» **Assignment 1**
In the article on the energy price cap, what is the new maximum to which the cap will increase?
» **Assignment 2**
In the article on the energy price cap, rewrite the part that opens with the words "Many of those" and closes with "for natural gas.", substituting "investors" for "shareholders".

[Text for analysis Boundary: Start]

Oil rig Photo: Jan-Rune Smenes Reite/CC
Oil rig Photo: Jan-Rune Smenes Reite/CC

Nick Hart, West Midlands Socialist Party

Two days in the job, and Liz Truss was already making her first U-turn! Having just a month ago rejected the idea of further ‘handouts’ to deal with the out-of-control cost of living, she has now announced that, rather than going up to £3,500 per year, the energy price cap will now ‘only’ increase to a maximum of £2,500.

In reality, the only ones this represents a handout for is the energy firms. Energy retailers will pocket up to £150 billion to hold prices down, and subsidise the billions to be handed over to energy producers for record, high-priced wholesale energy.

With the average household bill still set to nearly double from its level a year ago at the start of next month, this will do little to change the feeling that many working-class people have of literally not knowing how they’ll be able to keep the lights on this winter.

Many of those struggling to pay the bills will look at the £200 billion paid to shareholders by energy companies in the last 12 years and ask: where did this money go?

Energy industry bosses will point to the rise in wholesale gas prices across Europe during the war in Ukraine. But this overlooks the fact that producers of renewable energy have opportunistically hiked wholesale prices by as much as £40 billion to match the price being paid for natural gas.

Truss is now proposing to reward this price gouging by offering energy producers long-term contracts at inflated prices. But though electricity is now costing households twice as much as it did this time last year, is it taking twice as much work to keep power stations turning? The answer is no!

Despite Truss’ pledge to “end the UK’s short-termist approach to energy security and supply once and for all”, these measures will not stop profiteering and price fluctuations in future years in a capitalist world increasingly dominated by conflict, extreme weather and political instability.

The only long-term solution to the energy crisis is taking control of necessities of life such as electricity out of the hands of the private energy companies and bringing them back under public ownership. This would allow democratic control of energy production and supply for the benefit of the working-class majority, not a small number of speculators and spivs. The fact that Starmer’s Labour has ruled this out only underlines the need for a new mass workers’ party which can advance the socialist policies needed to ensure that ordinary people don’t pay the price for capitalists chasing profits.

[Text for analysis Boundary: End]
[Provided data Boundary: Start]

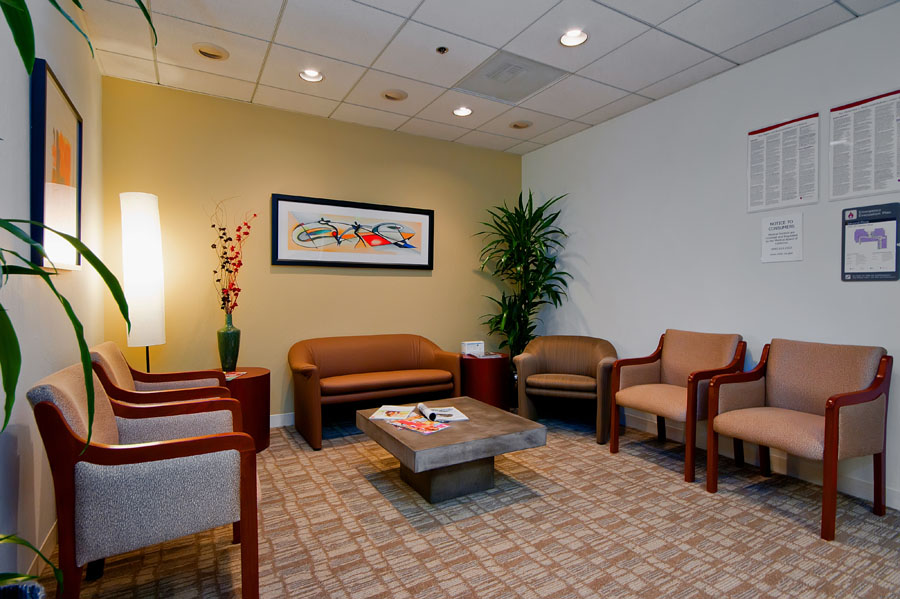
Locate an element on the screen. white wall is located at coordinates (694, 257).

[Provided data Boundary: End]

» **Answer space 1**
£2,500

» **Answer space 2**
Many of those struggling to pay the bills will look at the £200 billion paid to investors by energy companies in the last 12 years and ask: where did this money go?

Energy industry bosses will point to the rise in wholesale gas prices across Europe during the war in Ukraine. But this overlooks the fact that producers of renewable energy have opportunistically hiked wholesale prices by as much as £40 billion to match the price being paid for natural gas.